Dret shook his head. "They will not be allowed access to the Weather Net."

"Why not?" Avery's senses told him that something was very wrong here. "Forgive me for saying so, but we are here to extend a helping hand, and to run into bureaucratic obstacles really isn't in the best interest of these people."

"All of the components that run it are classified. I am certain that the engineering teams would be asked to perform repairs to. . .less sensitive equipment."

"Why do I get the feeling that these people don't really want our help?" Keiran whispered to Avery.

Breaux, nodded to Keiran, "Commander General...perhaps it would be easier for all of us, if you told us what we...would...be able to access...and at the very least the department heads that we could work with to make things happen...surely they would be cognizant of your edicts and we would avoid any political gaffes."

Breaux had only so much patience for diplomacy.

"Doctor, is it?" Dret sighed, observing the equipment Breaux carried and the color of his uniform, "I appreciate your concern for our people. But we have these safeguards in place for a reason, because they protect the very lifeblood of our society, which is our technology."

"And yet...here we are," countered Breaux. "Doctor, and fifteen years in Engineering...so my concern is not only for the people, but the inefficacy of the machinery you are counting on to rescue them. We're here on a mission of mercy...be that brokering of politicians, saving lives or restoring technology."

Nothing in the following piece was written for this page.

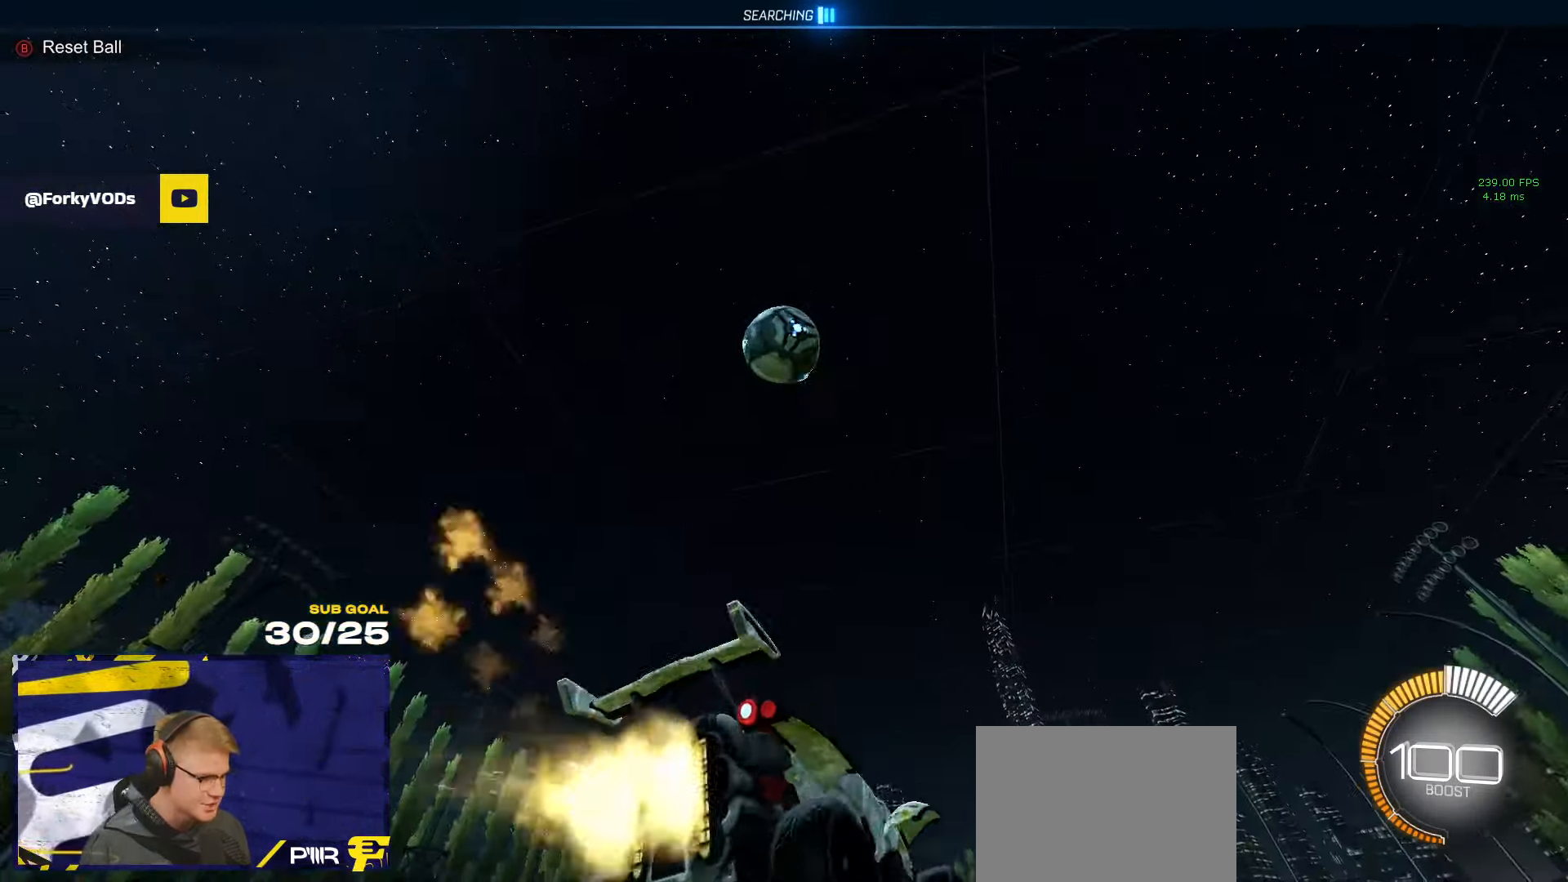
{"buttons": ["A", "L3"], "left_stick": "down", "right_stick": "center", "events": [[133, "left_stick", "down-left"], [183, "A", "down"], [300, "left_stick", "down"], [350, "A", "up"], [367, "R1", "up"], [417, "A", "down"], [483, "L3", "down"]]}
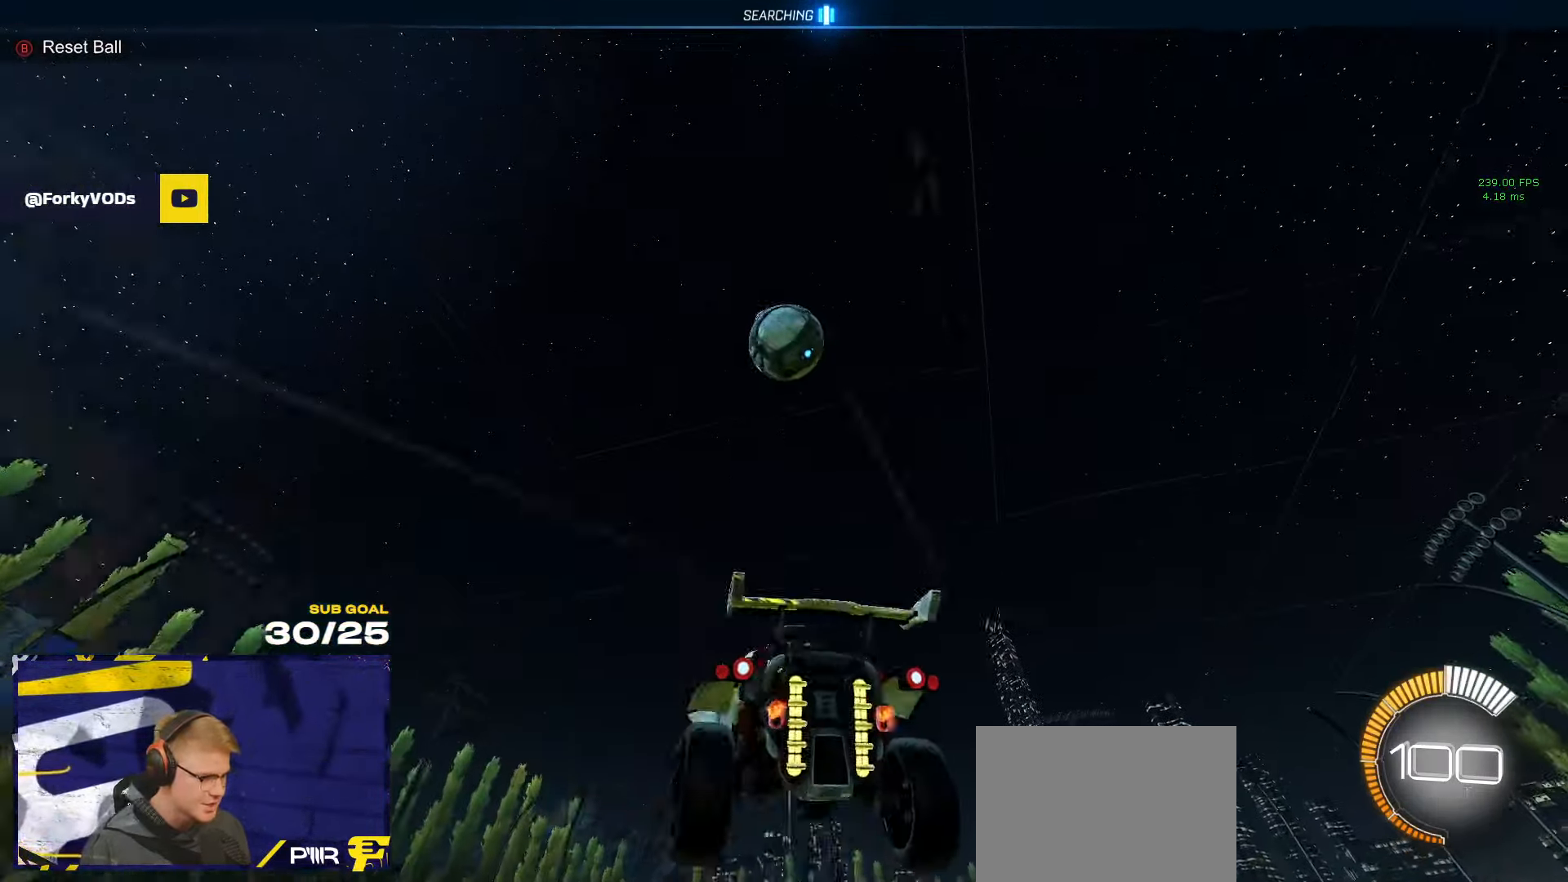
{"buttons": ["R1"], "left_stick": "up-left", "right_stick": "center", "events": [[100, "A", "up"], [133, "R1", "down"], [217, "left_stick", "left"], [300, "left_stick", "up-right"], [433, "L3", "up"], [433, "left_stick", "up-left"]]}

"The technology will be of no use to anyone if the people are dead." Keiran added impatiently. Diplomacy was not the Irishman's strongest suit. "Fine. We work on a short leash. Could you at least tell us what you want us to do for ya, then?"

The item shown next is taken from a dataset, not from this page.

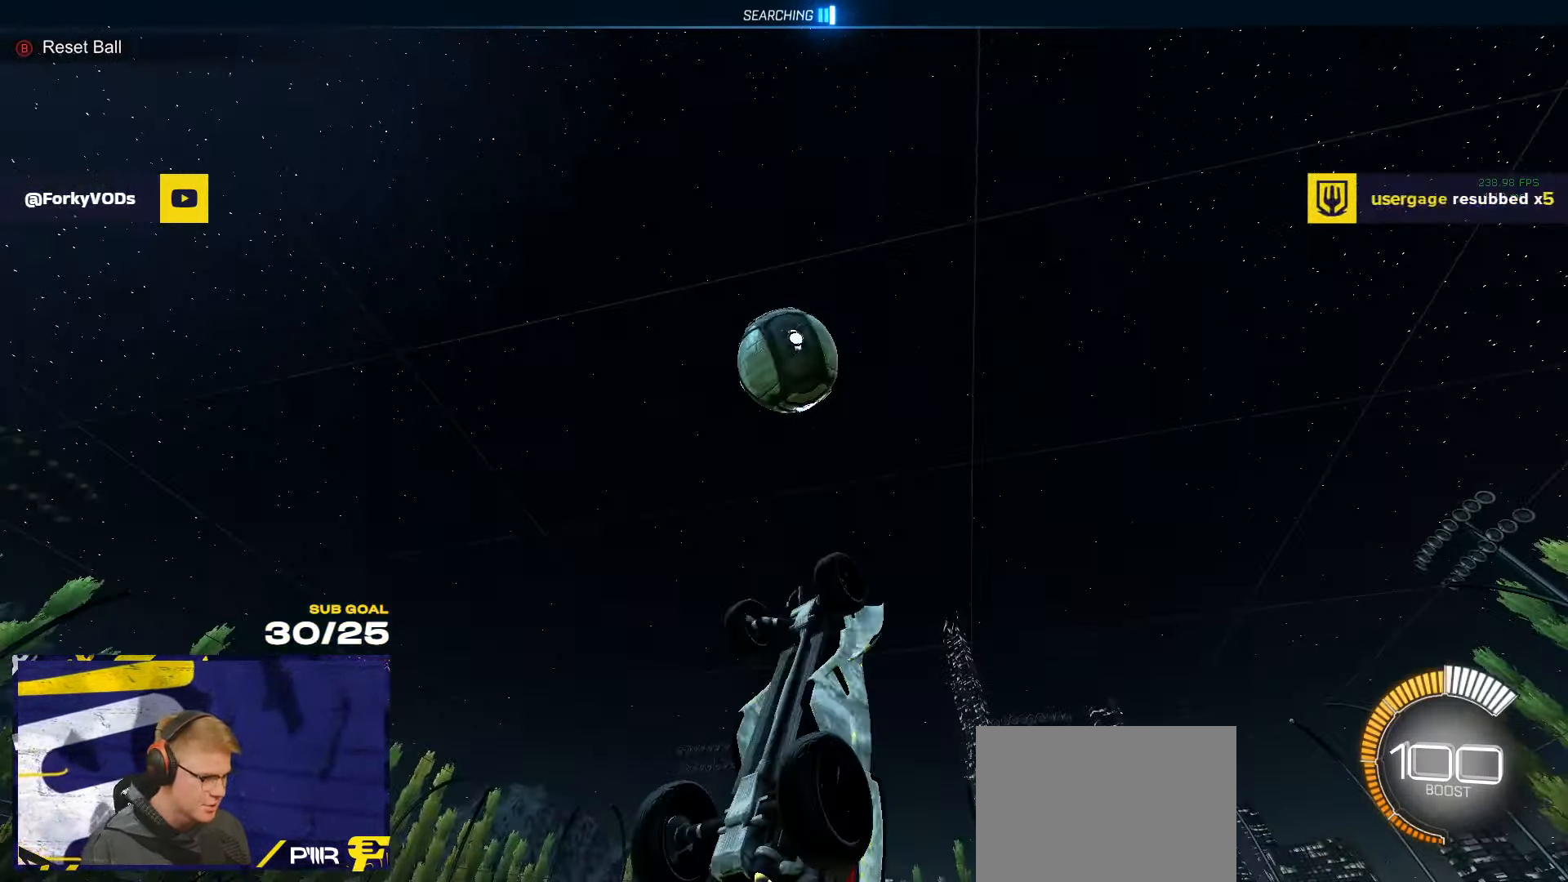
{"buttons": [], "left_stick": "right", "right_stick": "center", "events": [[67, "left_stick", "down-left"], [150, "L1", "down"], [200, "R1", "up"], [333, "L1", "up"], [417, "left_stick", "down-right"], [467, "left_stick", "right"]]}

"We will ask you to lend your expertise in organizing the security patrols and distribution of the supplies that are being dropped off by the shuttles from your base ship. Our forces are stretched a bit thin at the moment, especially in the streets."

"Reports of looting already coming in are they?" Keiran asked. Dret winced. Obviously, this man had experience in dealing with crowds in panic situations.

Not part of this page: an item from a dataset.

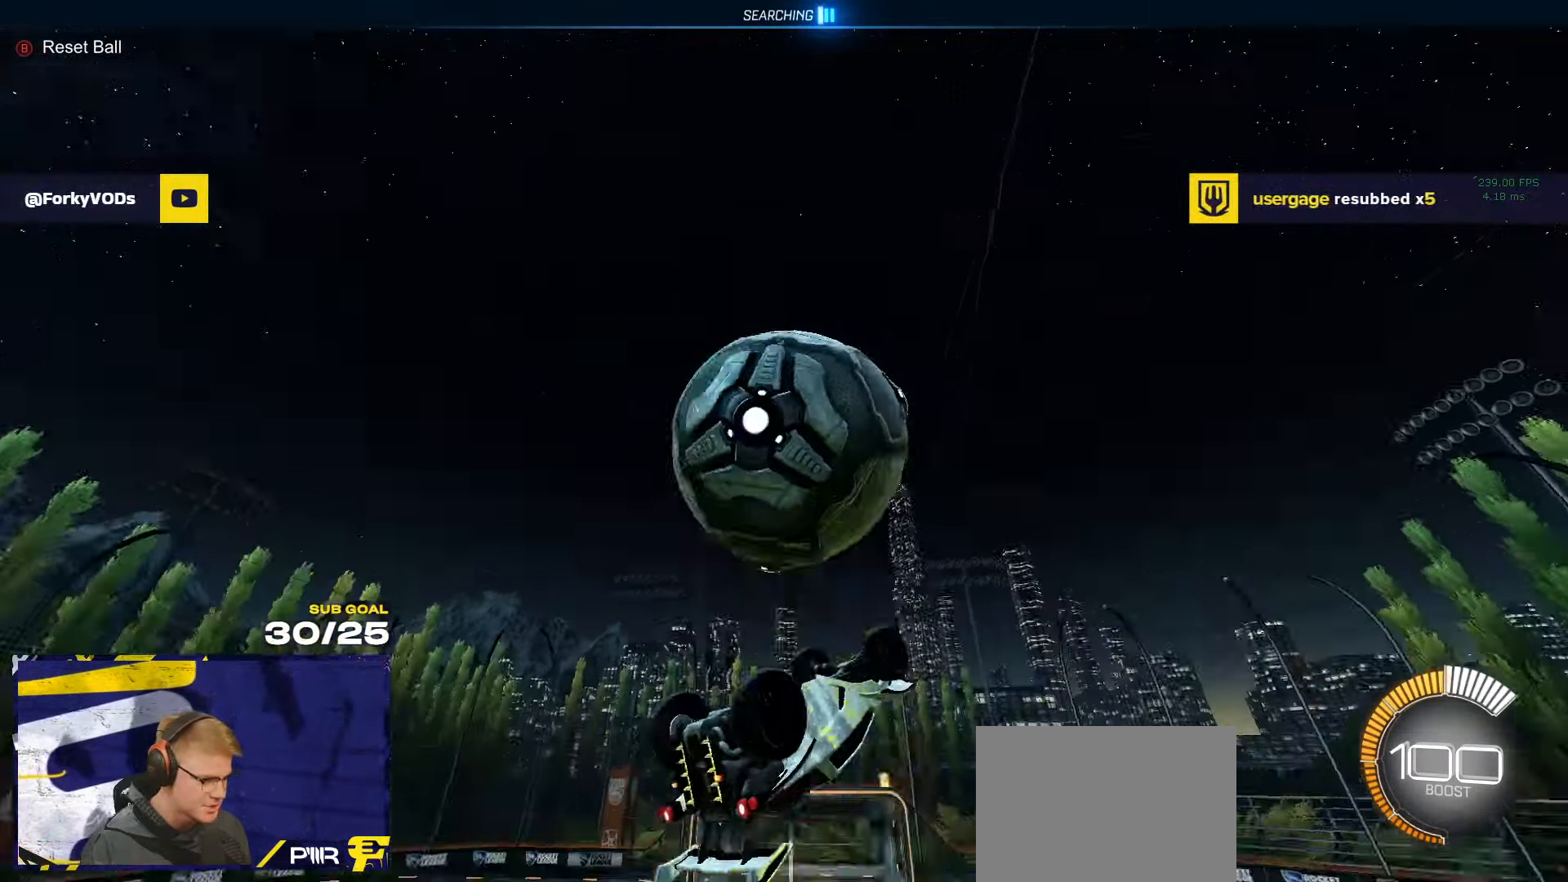
{"buttons": ["R1"], "left_stick": "down-left", "right_stick": "center", "events": [[67, "R1", "down"], [117, "L1", "down"], [117, "left_stick", "up-left"], [500, "L1", "up"], [500, "left_stick", "down-left"]]}
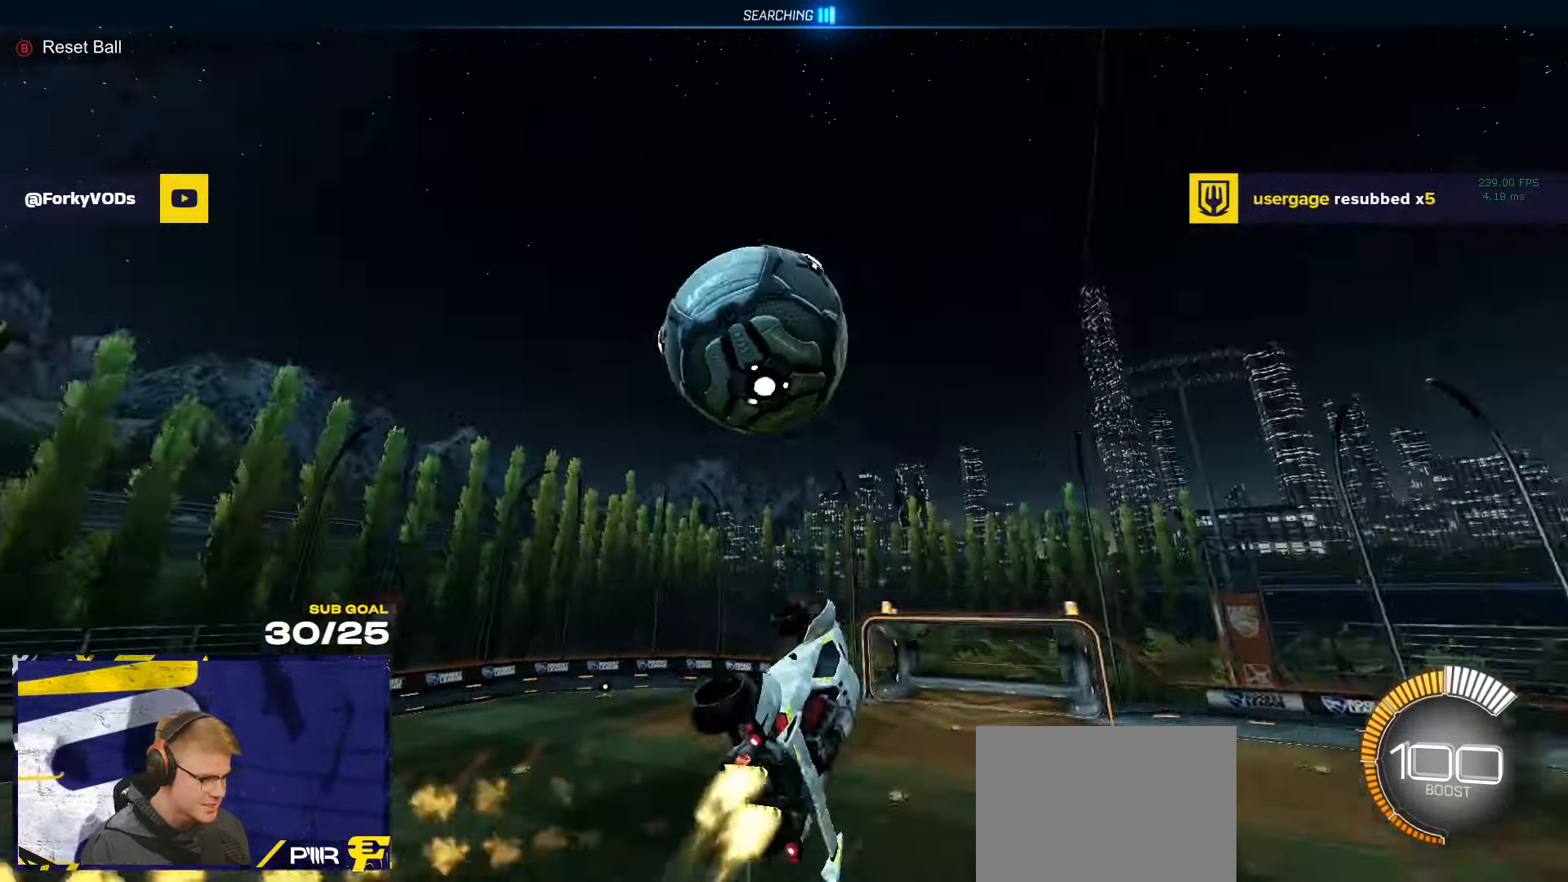
{"buttons": [], "left_stick": "left", "right_stick": "center", "events": [[67, "R1", "up"], [150, "left_stick", "down"], [333, "L1", "down"], [333, "left_stick", "up-left"], [417, "A", "down"], [484, "left_stick", "left"], [500, "A", "up"], [500, "L1", "up"]]}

"Yes." Dret admitted reluctantly.

"We should begin without further delay." Salvek strode forward, approaching a computer terminal. "The priority for us is to reestablish a communications link with our ship, and with our other away teams so that we can truly assess the situation on each front; engineering progress, the integrity of current security measures, and so that we will know the moment that the weather net has been locked down and stabilized so that we can begin using the transporters once again. . ."

Hok finally rejoined the group, shaking his head. Breaux questioned him with a glance.

"These people were offering me their pain medications in exchange for the power cell in my tricorder." Hok grimaced. "They had no other currency to offer."

Avery was seething at the last comment, but restrained himself, "They needn't exchange anything, least of all their medications." He turned his attention to Salvek, "Sir...I'm going to need unlimited access to the sick and infirmed, and I'll want to be able to blanket those that aren't ill, to have them screened-this is preposterous-this has the earmarks of a third world nation more so than a technologically advanced civilization...trading their medical supplies...that's ludicrous."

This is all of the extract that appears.